## Start Document

The Company records revenue in accordance with ASC 606, *Revenue from Contracts with Customers*. The core principle of the guidance is that an entity should recognize revenue to depict the transfer of promised goods or services to customers in an amount that reflects the consideration to which the entity expects to be entitled in exchange for those goods or services. To achieve that core principle, an entity should apply the following steps:

Step 1: Identify the contract(s) with a customer.

Step 2: Identify the performance obligations in the contract.

Step 3: Determine the transaction price.

Step 4: Allocate the transaction price to the performance obligations in the contract.

Step 5: Recognize revenue when (or as) the entity satisfies a performance obligation.

Revenue is recognized when the Company satisfies its performance obligation under the contract by transferring the promised product to its customer that obtains control of the product. A performance obligation is a promise in a contract to transfer a distinct product to a customer. Most of the Company's contracts have a single performance obligation, as the promise to transfer products or services is not separately identifiable from other promises in the contract and, therefore, not distinct.

Revenue is measured as the amount of consideration the Company expects to receive in exchange for transferring products. As such, revenue is recorded net of returns, allowances, customer discounts, and incentives. Sales and other taxes are excluded from revenues. Invoiced shipping and handling costs are included in revenue.

*Disaggregation of Revenue*

The Company generated revenue for the three and nine months ended September 30, 2025 and 2024 by (i) delivering product to its commercial customers, (ii) completing and commissioning equipment projects at commercial customer sites and (iii) performing demonstrations of its technology at customers with the intent of entering into long term supply agreements based on the performance of the Company's products during the demonstrations and (iv) licensing its technology to customers.

## End Document

Exercise A —
Copy the revenue recognition passage word for word, starting at "Step 1: Identify" and ending at "to the performance obligations in the contract.".

## Start Recorded data

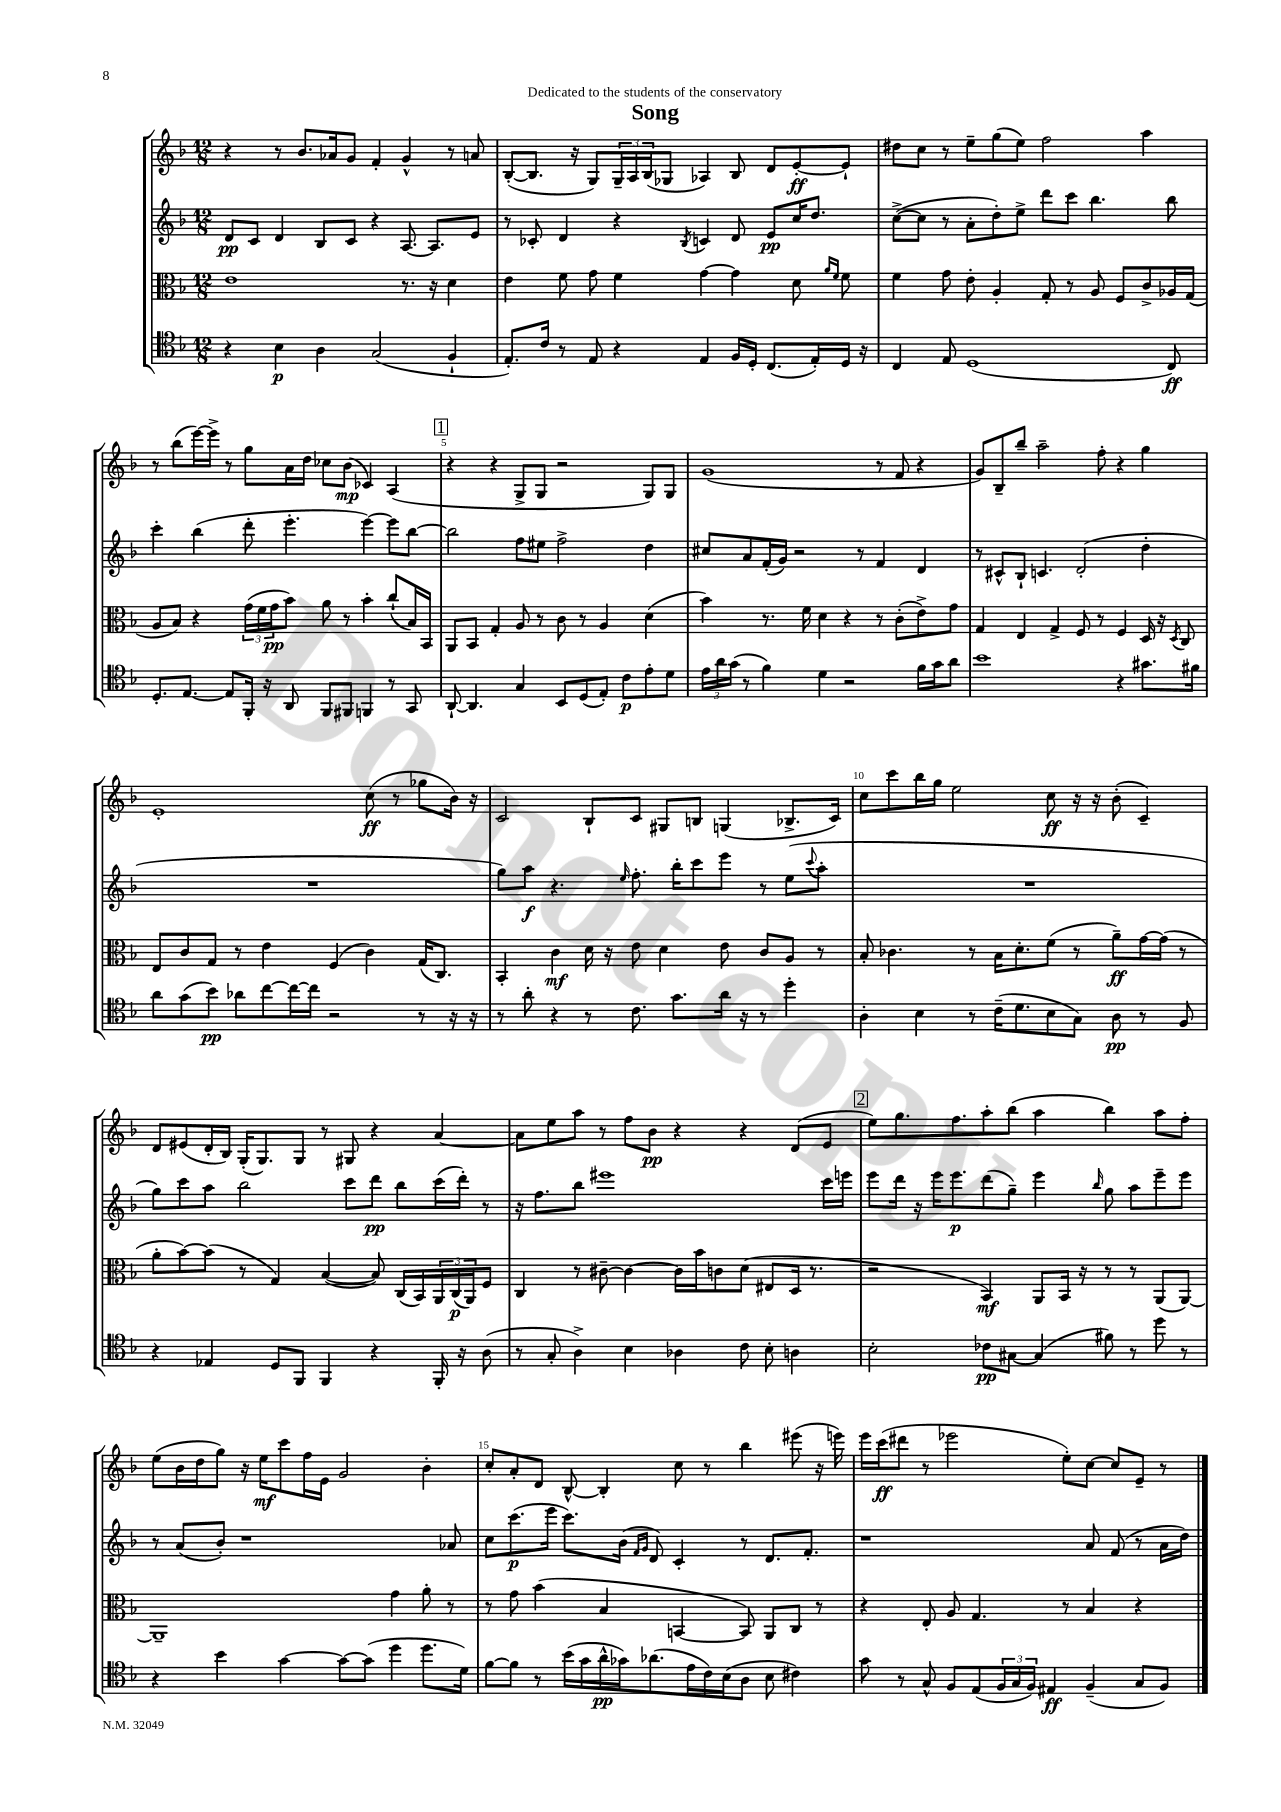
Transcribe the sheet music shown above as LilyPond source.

\header { title = "Song" dedication = "Dedicated to the students of the conservatory" }
<<
\new StaffGroup <<
\new Staff = "s0" {
    \clef treble \key f \major \numericTimeSignature \time 12/8
    r4 r8 bes'8. aes'16 g'8 f'4-. g'4-^ r8 a'8 |
    bes8~-.( bes8. r16 g8) \tuplet 3/2 { g16-- a16 bes16( } ges8 aes4) bes8 d'8 e'8~-.\ff e'8-! |
    dis''8 c''8 r8 e''8-- g''8( e''8) f''2 a''4 |
    r8 bes''8( e'''16~) e'''16-> r8 g''8 a'16 d''16 ces''8 bes'8\mp( ces'4) a4( |
    \mark \markup { \box "1" } r4 r4 g8-> g8 r2 g8) g8 |
    g'1( r8 f'8 r4 |
    g'8) bes8-- bes''8-- a''2-- f''8-. r4 g''4 |
    e'1-. c''8\ff( r8 ges''8 bes'16) r16 |
    c'2 bes8-! c'8 gis8 b8 g4( bes8.-> c'16) |
    c''8 c'''8 bes''16 g''16 e''2 c''8\ff r16 r16 bes'8-.( c'4--) |
    d'8 eis'8( d'16-. bes16) g16-.( g8.) g8 r8 gis8 r4 a'4~ |
    a'8 e''8 a''8 r8 f''8 bes'8\pp r4 r4 d'8( e'8 |
    \mark \markup { \box "2" } e''8) g''8. f''8. a''8-. bes''8( a''4 bes''4) a''8 f''8-. |
    e''8( bes'16 d''16 g''8) r16 e''16\mf c'''8 f''16 e'16 g'2 bes'4-. |
    c''8-. a'8-. d'8 bes8~-^ bes4-. c''8 r8 bes''4 eis'''8( r16 e'''16) |
    e'''16 c'''16\ff( dis'''8 r8 ees'''2 e''8-.) c''8~ c''8 e'8-- r8 \bar "|." |
}
\new Staff = "s1" {
    \clef treble \key f \major \numericTimeSignature \time 12/8
    d'8\pp c'8 d'4 bes8 c'8 r4 a8.~ a8. e'8 |
    r8 ces'8-. d'4 r4 \acciaccatura { bes8 } c'4 d'8 e'8\pp c''16 d''8. |
    c''8~->( c''8 r8 a'8-. d''8-.) e''8-> d'''8 c'''8 bes''4. bes''8 |
    c'''4-. bes''4( d'''8-. e'''4.-. e'''4~) e'''8 bes''8~ |
    \mark \markup { \box "1" } bes''2 f''8 eis''8 f''2-> d''4 |
    cis''8 a'8 f'16-.( g'16) r2 r8 f'4 d'4 |
    r8 cis'8-^ bes8-! c'4. d'2-.( d''4-. |
    R1. |
    g''8) a''8\f r4. \grace { e''16 } f''8.-. bes''16-. c'''8 e'''8 r8 e''8( \appoggiatura { c'''8 } a''8-. |
    R1. |
    g''8) c'''8 a''8 bes''2 c'''8 d'''8\pp bes''8 c'''16( d'''16-.) r8 |
    r16 f''8. bes''8 eis'''1 c'''16 e'''16 |
    \mark \markup { \box "2" } e'''8 d'''16 r16 e'''16 e'''8.\p d'''8( g''8--) e'''4 \grace { bes''16 } g''8 a''8 e'''8-- e'''8 |
    r8 a'8( bes'8-.) r1 aes'8 |
    c''8 c'''8.\p( e'''16 c'''8.) bes'16( \grace { f'16 g'16 } d'8) c'4-. r8 d'8. f'8.-. |
    r1 a'8 f'8( r8 a'16 d''16) \bar "|." |
}
\new Staff = "s2" {
    \clef alto \key f \major \numericTimeSignature \time 12/8
    e'1 r8. r16 d'4 |
    e'4 f'8 g'8 f'4 g'4~ g'4 d'8 \grace { a'16 f'16 } f'8 |
    f'4 g'8 e'8-. a4-. g8-. r8 a8 f8 c'8-> aes16 g16( |
    a8 bes8) r4 \tuplet 3/2 { g'16( f'16 g'16\pp } bes'8) a'8 r8 bes'4-. c''8-!( bes16) bes,16 |
    \mark \markup { \box "1" } a,8 bes,8 g4-. a8 r8 c'8 r8 a4 d'4( |
    bes'4) r8. f'16 d'4 r4 r8 c'8-.( e'8->) g'8 |
    g4 e4 g4-> f8 r8 f4 d16 r16 \acciaccatura { d8 } c8 |
    e8 c'8 g8 r8 e'4 f4( c'4) g16( c8.) |
    bes,4-. c'4\mf d'16 r16 e'8 d'4 e'8 c'8 a8 r8 |
    bes8-. ces'4. r8 bes16 d'8.-. f'8( r8 a'8--\ff) g'16~ g'16( r8 |
    a'8-. bes'8~) bes'8( r8 g4) bes4~( bes8) c16( bes,16) \tuplet 3/2 { a,16 c16\p( a,16) } f8 |
    c4 r8 cis'8~-- cis'4~ cis'16 bes'16 c'8 d'8( eis8 d16 r8. |
    \mark \markup { \box "2" } r2 bes,4\mf) a,8 bes,16 r16 r8 r8 a,8( a,8~) |
    a,1-- g'4 a'8-. r8 |
    r8 g'8 bes'4( bes4 b,4~ b,8) a,8 c8 r8 |
    r4 e8-. a8 g4. r8 bes4 r4 \bar "|." |
}
\new Staff = "s3" {
    \clef tenor \key f \major \numericTimeSignature \time 12/8
    r4 bes4\p a4 g2( f4-! |
    e8.-.) c'16 r8 e8 r4 e4 f16 d16-. c8.( e16-.) d16 r16 |
    c4 e8 d1( c8\ff) |
    d8.-. e8.~ e8 f,16-. r16 a,8 f,8 fis,8 f,4 r8 g,8 |
    \mark \markup { \box "1" } a,8~-! a,4. g4 bes,8 d8( e8-.) c'8\p e'8-. d'8 |
    \tuplet 3/2 { e'16 a'16 g'16( } r8 f'4) d'4 r2 f'16 g'16 a'8 |
    bes'1 r4 gis'8. fis'16 |
    a'8 g'8( bes'8\pp) aes'8 c''8~ c''16~ c''16 r2 r8 r16 r16 |
    r8 a'8-. r4 r8 c'8. g'8. a'16 r16 r8 d''4-. |
    a4-. bes4 r8 c'16--( d'8. bes8 g8) a8\pp r8 f8 |
    r4 ees4 d8 f,8 f,4 r4 f,16-. r16 a8( |
    r8 g8-. a4->) bes4 aes4 c'8 bes8-. a4 |
    \mark \markup { \box "2" } bes2-. ces'8\pp gis8~ gis4( fis'8) r8 d''8 r8 |
    r4 bes'4 g'4~ g'8~ g'8( d''4 d''8. d'16) |
    f'8~ f'8 r8 bes'16( g'16 a'16-^\pp ges'16) aes'8.( e'16 c'16) bes16( a8 bes8 cis'4) |
    g'8 r8 g8-^ f8 e8( \tuplet 3/2 { f16 g16 f16) } eis4\ff f4--( g8 f8) \bar "|." |
}
>>
>>
\layout { \context { \Score \override BarNumber.break-visibility = ##(#f #t #t) barNumberVisibility = #(every-nth-bar-number-visible 5) } }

## End Recorded data

Exercise B —
Reproduce without alteration the lines of the records, starting at the line that contains "to the students" and ending at the line that contains "r16 f''8. bes''8 eis'''1 c'''16 e'''16 |", including both of those lines.

Task response A —
Step 1: Identify the contract(s) with a customer.

Step 2: Identify the performance obligations in the contract.

Step 3: Determine the transaction price.

Step 4: Allocate the transaction price to the performance obligations in the contract.

Task response B —
\header { title = "Song" dedication = "Dedicated to the students of the conservatory" }
<<
\new StaffGroup <<
\new Staff = "s0" {
    \clef treble \key f \major \numericTimeSignature \time 12/8
    r4 r8 bes'8. aes'16 g'8 f'4-. g'4-^ r8 a'8 |
    bes8~-.( bes8. r16 g8) \tuplet 3/2 { g16-- a16 bes16( } ges8 aes4) bes8 d'8 e'8~-.\ff e'8-! |
    dis''8 c''8 r8 e''8-- g''8( e''8) f''2 a''4 |
    r8 bes''8( e'''16~) e'''16-> r8 g''8 a'16 d''16 ces''8 bes'8\mp( ces'4) a4( |
    \mark \markup { \box "1" } r4 r4 g8-> g8 r2 g8) g8 |
    g'1( r8 f'8 r4 |
    g'8) bes8-- bes''8-- a''2-- f''8-. r4 g''4 |
    e'1-. c''8\ff( r8 ges''8 bes'16) r16 |
    c'2 bes8-! c'8 gis8 b8 g4( bes8.-> c'16) |
    c''8 c'''8 bes''16 g''16 e''2 c''8\ff r16 r16 bes'8-.( c'4--) |
    d'8 eis'8( d'16-. bes16) g16-.( g8.) g8 r8 gis8 r4 a'4~ |
    a'8 e''8 a''8 r8 f''8 bes'8\pp r4 r4 d'8( e'8 |
    \mark \markup { \box "2" } e''8) g''8. f''8. a''8-. bes''8( a''4 bes''4) a''8 f''8-. |
    e''8( bes'16 d''16 g''8) r16 e''16\mf c'''8 f''16 e'16 g'2 bes'4-. |
    c''8-. a'8-. d'8 bes8~-^ bes4-. c''8 r8 bes''4 eis'''8( r16 e'''16) |
    e'''16 c'''16\ff( dis'''8 r8 ees'''2 e''8-.) c''8~ c''8 e'8-- r8 \bar "|." |
}
\new Staff = "s1" {
    \clef treble \key f \major \numericTimeSignature \time 12/8
    d'8\pp c'8 d'4 bes8 c'8 r4 a8.~ a8. e'8 |
    r8 ces'8-. d'4 r4 \acciaccatura { bes8 } c'4 d'8 e'8\pp c''16 d''8. |
    c''8~->( c''8 r8 a'8-. d''8-.) e''8-> d'''8 c'''8 bes''4. bes''8 |
    c'''4-. bes''4( d'''8-. e'''4.-. e'''4~) e'''8 bes''8~ |
    \mark \markup { \box "1" } bes''2 f''8 eis''8 f''2-> d''4 |
    cis''8 a'8 f'16-.( g'16) r2 r8 f'4 d'4 |
    r8 cis'8-^ bes8-! c'4. d'2-.( d''4-. |
    R1. |
    g''8) a''8\f r4. \grace { e''16 } f''8.-. bes''16-. c'''8 e'''8 r8 e''8( \appoggiatura { c'''8 } a''8-. |
    R1. |
    g''8) c'''8 a''8 bes''2 c'''8 d'''8\pp bes''8 c'''16( d'''16-.) r8 |
    r16 f''8. bes''8 eis'''1 c'''16 e'''16 |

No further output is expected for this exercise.